= Sunbeam Mitchell =

American businessman

Andrew "Sunbeam" Mitchell (November 6, 1906 – August 22, 1989) was an American Memphis-based businessman. He operated the Mitchell Hotel which lodged well-known musicians, and soon he began operating nightclubs on the Chitlin' Circuit such as the Club Handy, Club Ebony, and the Club Paradise. Mitchell ran nightclubs for 40 years until selling off his holdings in the 1980s.

In the book The Chitlin' Circuit, author Preston Lauterbach wrote, "Sunbeam laid the cornerstone of what came to be known as the Memphis sound."

== Life and career ==
Born in Memphis, Tennessee on November 6, 1906, Mitchell grew up on Beale Street. His father was a drayman for W. B. Mallory and Sons on Front Street. His mother took care of Mitchell's brother and two sisters at home. As the oldest, Mitchell had to drop out of the first grade and help his father work.

Mitchell returned to Memphis after working at a Chrysler factory in Detroit, Michigan during World War II. In the 1940s, post-war Memphis became a hot spot for blues music. African American musicians began moving to Memphis, and established entertainers would perform and record here. During segregation, there were few venues where African Americans could perform, and fewer hotels where they could stay.

In 1946, Mitchell and his wife Ernestine Mitchell (née McKinney) leased two floors above Abe Plough's Pantaze Drug Store on Beale Street at Hernando.
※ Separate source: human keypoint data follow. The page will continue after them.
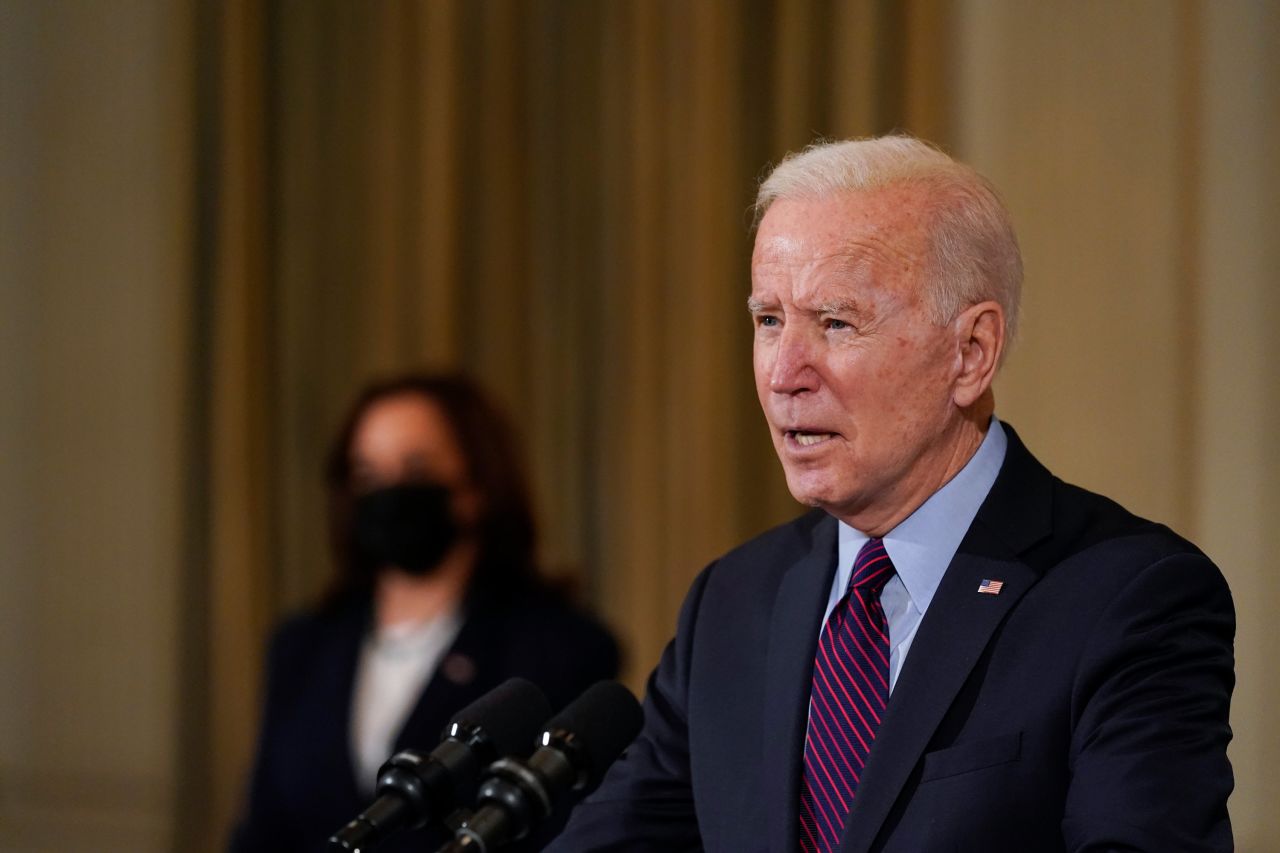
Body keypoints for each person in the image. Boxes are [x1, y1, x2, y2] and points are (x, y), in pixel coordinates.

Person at [547, 136, 1234, 852]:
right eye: (769, 320)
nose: (785, 373)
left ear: (970, 353)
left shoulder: (1127, 598)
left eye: (835, 323)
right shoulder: (733, 602)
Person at [230, 372, 620, 853]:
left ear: (476, 488)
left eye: (415, 472)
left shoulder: (558, 647)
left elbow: (563, 829)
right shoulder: (303, 647)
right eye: (367, 476)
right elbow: (264, 828)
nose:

The opened the Domino Lounge on the second floor above the Pantaze Drug Store and the Mitchell Hotel on the third floor where the Mitchell's also lived.

The Mitchell Hotel was billed as "Memphis' Leading Color Hotel." His wife Ernestine managed the hotel which had thirty rooms, "gas head and modern baths." Mitchell and his wife earned a reputation among traveling musicians for their generosity. They often provided struggling musicians with food and shelter. The hotel attracted musicians such as B. B. King, Ike Turner, Bobby "Blue" Bland, and Little Junior Parker, "all of whom were living in Memphis at the time looking for a break. Little Richard stayed at the Mitchell Hotel for weeks when he did not have any money. R&B Singer Johnny Ace was a frequent resident. When he died in 1954, the Mitchells were left with his clothes and belongings.

In a 1981 interview with the Memphis Press-Scimitar, Mitchell stated, "All of them knew they could come to Memphis and be taken care of in those days." B.B. King said, "Anytime you didn't have any money, or anything, you could always go get a room and a bowl of chili."

In October 1957, the Mitchell Hotel was damaged in a fire. Water poured into the burning building caused damage to Gottman's Department Store below the hotel at 205 Beale Street. It also caused minimal damage to the storage room of the Pantaze Drug Store No. 2.

Mitchell continued operating nightclubs in downtown Memphis. In 1954, the Hippodrome nightclub at 500 Beale Street was listed for sale. Mitchell purchased the venue and reopened it as the Club Ebony in 1955. Mitchell often allowed organizations to host benefit events at the club. The Club Ebony remained open until 1960, and then it reopened as the Hippodrome under new ownership in 1961.

In 1958, Mitchell re-opened the Domino Lounge as the Club Handy. The club was named in honor of W.C. Handy. He also owned Mitchell's Girl and Earnest's Grill. In 1962, Mitchell's wife and her sister Hazel Jones opened Earnestine & Hazel's on Beale Street.

In addition to his nightclubs, hotel, and grills, Mitchell operated Mitchell Amusement Enterprises in the 1950s, booking dates for musicians Little Milton and Lowell Fulson. Mitchell also sponsored local concerts at venues such as the Ellis Auditorium, where Ray Charles performed in 1961 and 1966. He also sponsored an Ike & Tina Turner concert at the New Daisy Theatre in 1963.

In 1965, Mitchell opened the Club Paradise, which he operated until he sold it in 1985.

Mitchell died at the age of 83 after an apparent heart attack on August 22, 1989. His widow, Ernestine Mitchell, died from heart failure at age 80 on March 30, 1999.